Although Treasury is promoting the benefits and savings associated with e-invoicing, there are still agencies that are scanning invoices and having people manually enter information into systems.
“So, what makes it attractive will also be the biggest change management exercise” Goldberg said. Treasury has to demonstrate to agencies that they will not miss out on benefits by moving to the cloud.
“Moving to the cloud will not in and of itself revolutionize financial management,” he said. Cloud is just the infrastructure. However, “if an agency is reluctant to look at new ways of doing business, there is very little business benefit of moving to the cloud itself," Goldberg noted.
Treasury is looking at other areas where moving to a cloud-based environment could deliver benefits for the taxpayer, such as receivables, Goldberg said. Here, the government might be able to use the expertise of the private sector, which might have more expertise and innovative tools, to assist the government in exploiting data and collecting more receivables.
Most federal officials recognize that they need to get better cost savings from government, said Evan Burfield, CEO of Synteractive. Government may have to go through a transformation similar to industry's, in which companies such as Amazon turned all of its components into services.
By decomposing everything into thousands of discrete Web services, you can recompose into hundreds of different businesses.

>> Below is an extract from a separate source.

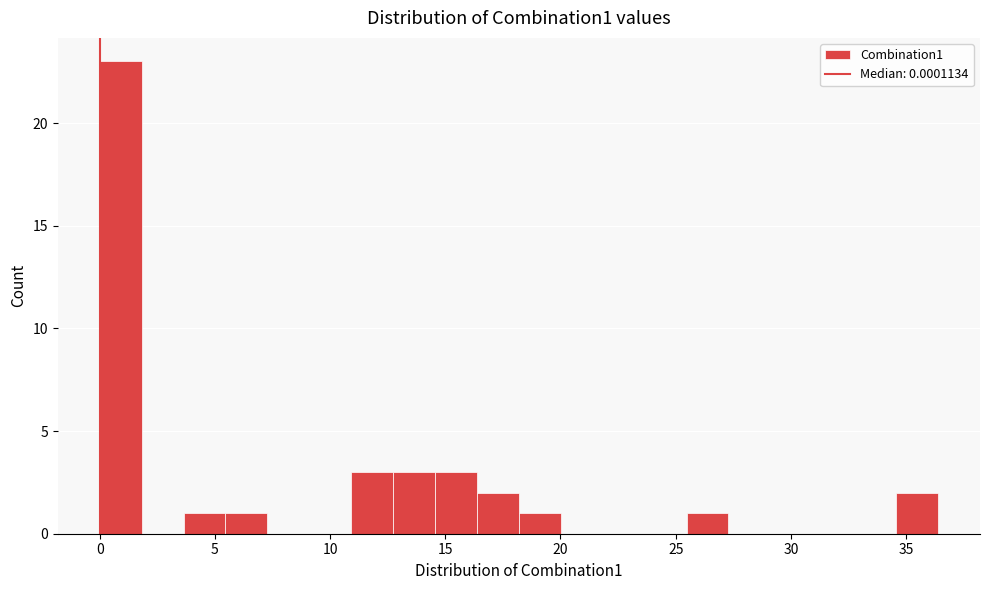

Read against the x-axis, roughly where is the centre of the tallest bar?

1.0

For instance, Amazon is not just a bookseller or an e-commerce company; it also provides infrastructure-as-a-service to the government and fulfillment services to corporations. This was possible because Amazon decomposed and recomposed services with tremendous efficiency
That type of activity is all about the platform. Government will probably have to go through a similar transformation, Burfield said. There is a debate now across the federal government, for instance, about whether there is a need for one, two or five shared services for e-invoicing. The answer might be zero because there are commercial providers that can offer better e-invoicing services than the government, he said.
Treasury’s Goldberg disagreed, however, because Treasury does have an e-invoicing solution available to agencies at no cost. Treasury officials think they can be competitive because of the type of work done at the department.

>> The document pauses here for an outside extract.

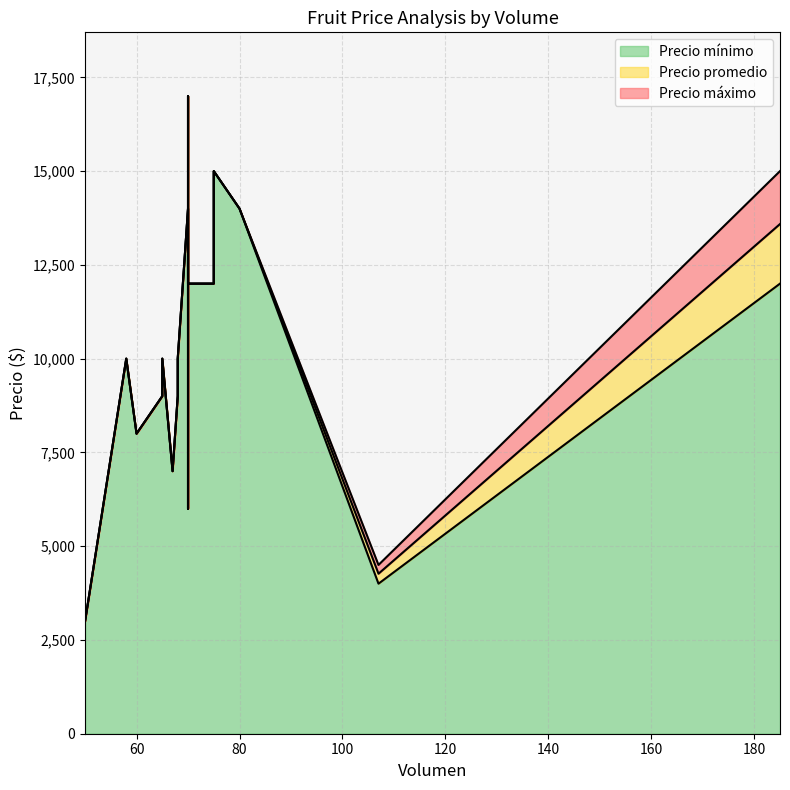

Is the value of Precio promedio at 67 greater than the value of Precio mínimo at 80?

No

The whole arena of decomposing and recomposing services makes the government and the private sector competitors in some respects, said Mark Day, director of strategic solutions with the General Services Administrations’ Office of Integrated Technology Service. If the government has a solution, fine; if the private sector has a solution, fine, he said.
In the financial management arena there is a role for both the public and private sector, Goldberg said. “Some of us might be technology deliverers.” On the service side is where the public sector might have a role to play because of the function itself, he said.
Moving forward, there will be more of a collaborative environment for the private and public sectors. “The private sector has the advantage because they can stand up solutions much quicker than we can in the federal space,” Goldberg said.